ASSIGNED TASK - Identify and pull out each line of the entries in which "atunci" occurs.

Dataset excerpts
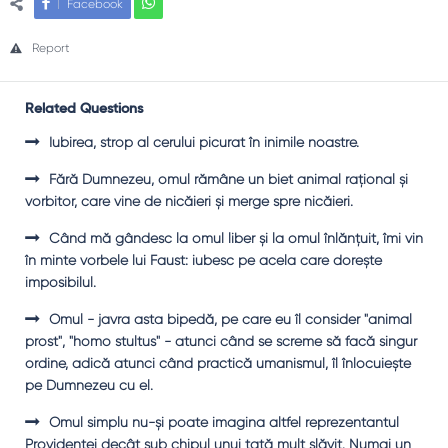
Facebook
Report
Related Questions
Iubirea, strop al cerului picurat în inimile noastre.
Fără Dumnezeu, omul rămâne un biet animal raţional şi
vorbitor, care vine de nicăieri şi merge spre nicăieri.
Când mă gândesc la omul liber şi la omul înlănţuit, îmi vin
în minte vorbele lui Faust: iubesc pe acela care doreşte
imposibilul.
Omul - javra asta bipedă, pe care eu îl consider "animal
prost", "homo stultus" - atunci când se screme să facă singur
ordine, adică atunci când practică umanismul, îl înlocuieşte
pe Dumnezeu cu el.
Omul simplu nu-şi poate imagina altfel reprezentantul
Providenţei decât sub chipul unui tată mult slăvit. Numai un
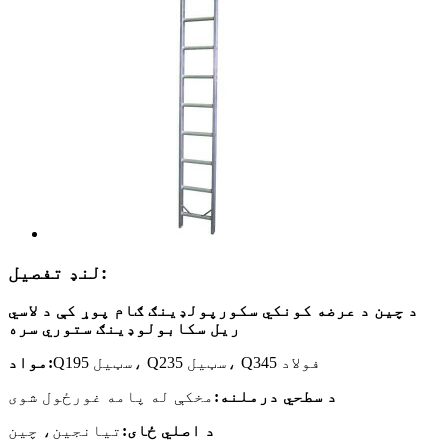
لنډ تفصیل:
د چین د عرضه کونکي سکورپولډینګ ګام پوړ کې د لاسي
ریل سکابولوډینګ ستوري سره
Q195 سټیل، Q235 سټیل، Q345 فولاد
مواد:
د سطحي درملنه:
مخکې له پامه غورځول شوی
د اصلي ځای:
تیانجین، چین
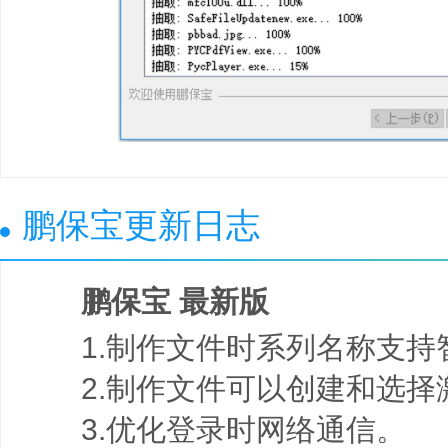
鹏保宝更新日志
鹏保宝 最新版
1.制作文件时系列名称支持
2.制作文件可以创建和选择
3.优化登录时网络通信。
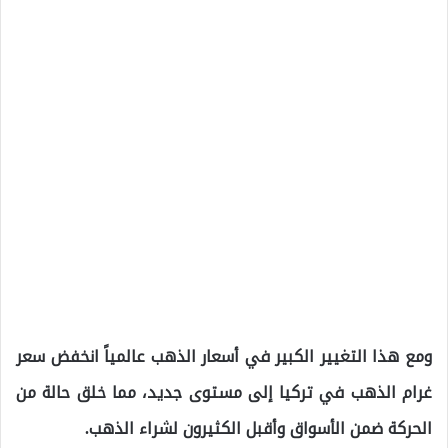
ومع هذا التغيير الكبير في أسعار الذهب عالمياً انخفض سعر
غرام الذهب في تركيا إلى مستوى جديد، مما خلق حالة من
الحركة ضمن الأسواق وأقبل الكثيرون لشراء الذهب.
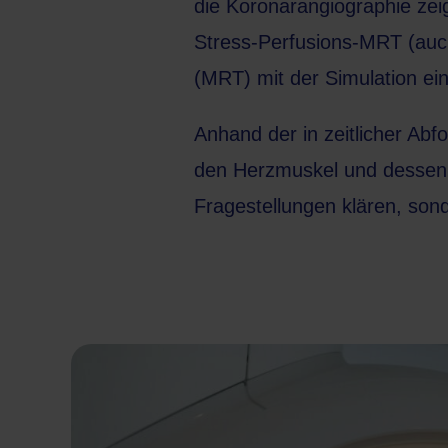
die Koronarangiographie zeig
Stress-Perfusions-MRT (auch
(MRT)
mit der Simulation e
Anhand der in zeitlicher Abf
den Herzmuskel und dessen V
Fragestellungen klären, so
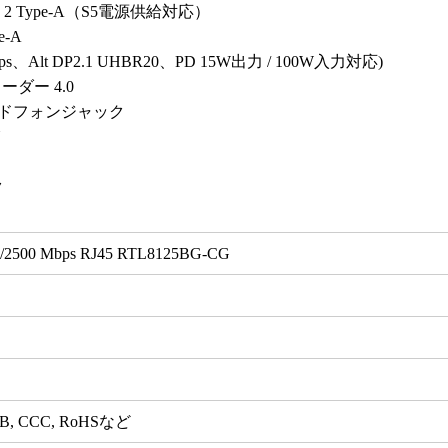
 Gen 2 Type-A（S5電源供給対応）
e-A
Gbps、Alt DP2.1 UHBR20、PD 15W出力 / 100W入力対応)
リーダー 4.0
m ヘッドフォンジャック
N
ク
000/2500 Mbps RJ45 RTL8125BG-CG
 CB, CCC, RoHSなど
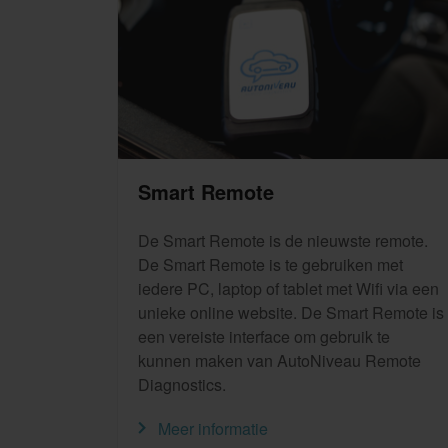
Smart Remote
De Smart Remote is de nieuwste remote.
De Smart Remote is te gebruiken met
iedere PC, laptop of tablet met Wifi via een
unieke online website. De Smart Remote is
een vereiste interface om gebruik te
kunnen maken van AutoNiveau Remote
Diagnostics.
Meer informatie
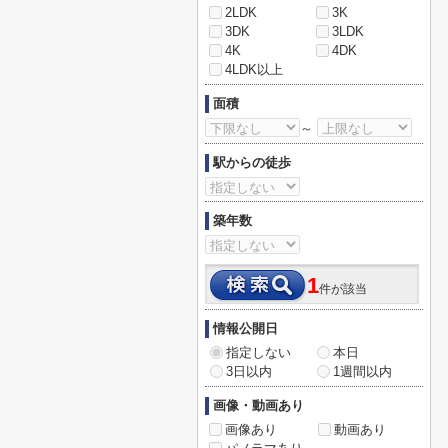
2LDK
3K
3DK
3LDK
4K
4DK
4LDK以上
面積
～
駅からの徒歩
築年数
1
件が該当
情報公開日
指定しない
本日
3日以内
1週間以内
画像・動画あり
画像あり
動画あり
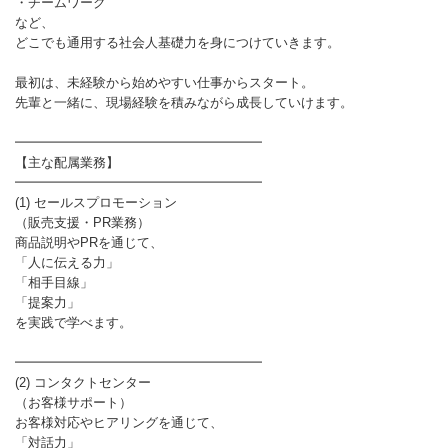
・チームワーク
など、
どこでも通用する社会人基礎力を身につけていきます。
最初は、未経験から始めやすい仕事からスタート。
先輩と一緒に、現場経験を積みながら成長していけます。
━━━━━━━━━━━━━━━━━━━
【主な配属業務】
━━━━━━━━━━━━━━━━━━━
(1) セールスプロモーション
（販売支援・PR業務）
商品説明やPRを通じて、
「人に伝える力」
「相手目線」
「提案力」
を実践で学べます。
━━━━━━━━━━━━━━━━━━━
(2) コンタクトセンター
（お客様サポート）
お客様対応やヒアリングを通じて、
「対話力」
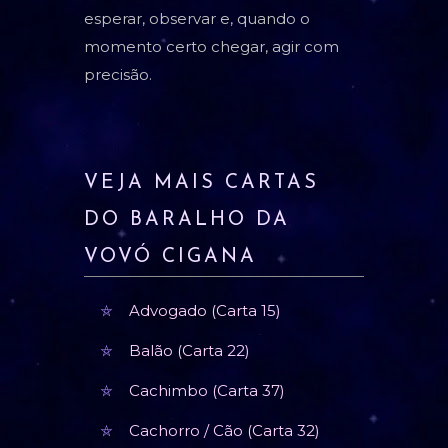
esperar, observar e, quando o
momento certo chegar, agir com
precisão.
VEJA MAIS CARTAS
DO BARALHO DA
VOVÓ CIGANA
Advogado (Carta 15)
Balão (Carta 22)
Cachimbo (Carta 37)
Cachorro / Cão (Carta 32)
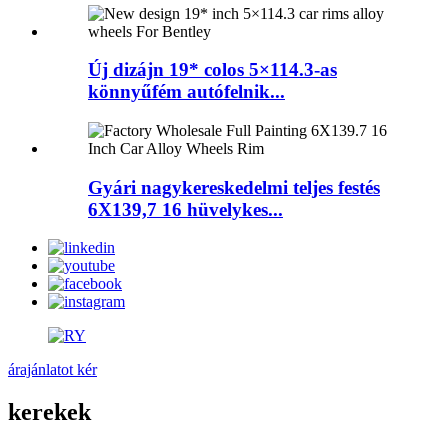
Új dizájn 19* colos 5×114.3-as
könnyűfém autófelnik...
Gyári nagykereskedelmi teljes festés
6X139,7 16 hüvelykes...
árajánlatot kér
kerekek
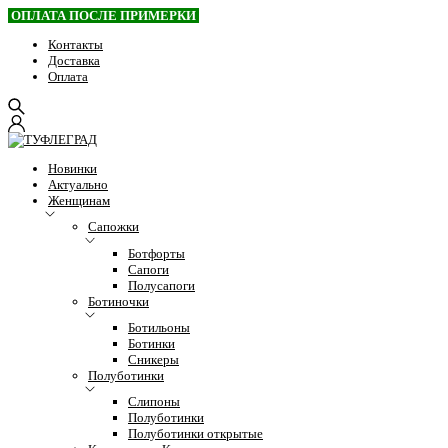
ОПЛАТА ПОСЛЕ ПРИМЕРКИ
Контакты
Доставка
Оплата
Новинки
Актуально
Женщинам
Сапожки
Ботфорты
Сапоги
Полусапоги
Ботиночки
Ботильоны
Ботинки
Сникеры
Полуботинки
Слипоны
Полуботинки
Полуботинки открытые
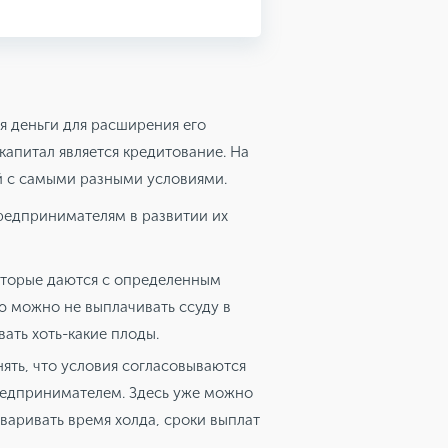
 деньги для расширения его
апитал является кредитование. На
 с самыми разными условиями.
едпринимателям в развитии их
оторые даются с определенным
 можно не выплачивать ссуду в
вать хоть-какие плоды.
ять, что условия согласовываются
редпринимателем. Здесь уже можно
варивать время холда, сроки выплат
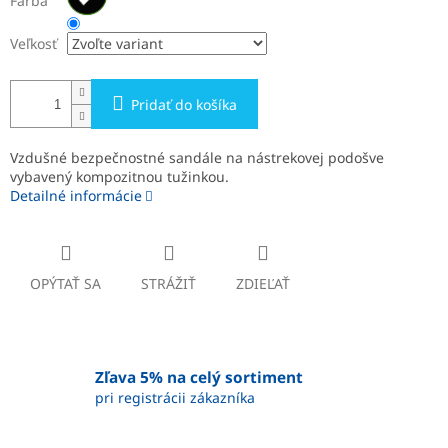
Farba
Veľkosť
Pridať do košíka
Vzdušné bezpečnostné sandále na nástrekovej podošve
vybavený kompozitnou tužinkou.
Detailné informácie
OPÝTAŤ SA
STRÁŽIŤ
ZDIEĽAŤ
Zľava 5% na celý sortiment
pri registrácii zákazníka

REPLY -
prost", "homo stultus" - atunci când se screme să facă singur
ordine, adică atunci când practică umanismul, îl înlocuieşte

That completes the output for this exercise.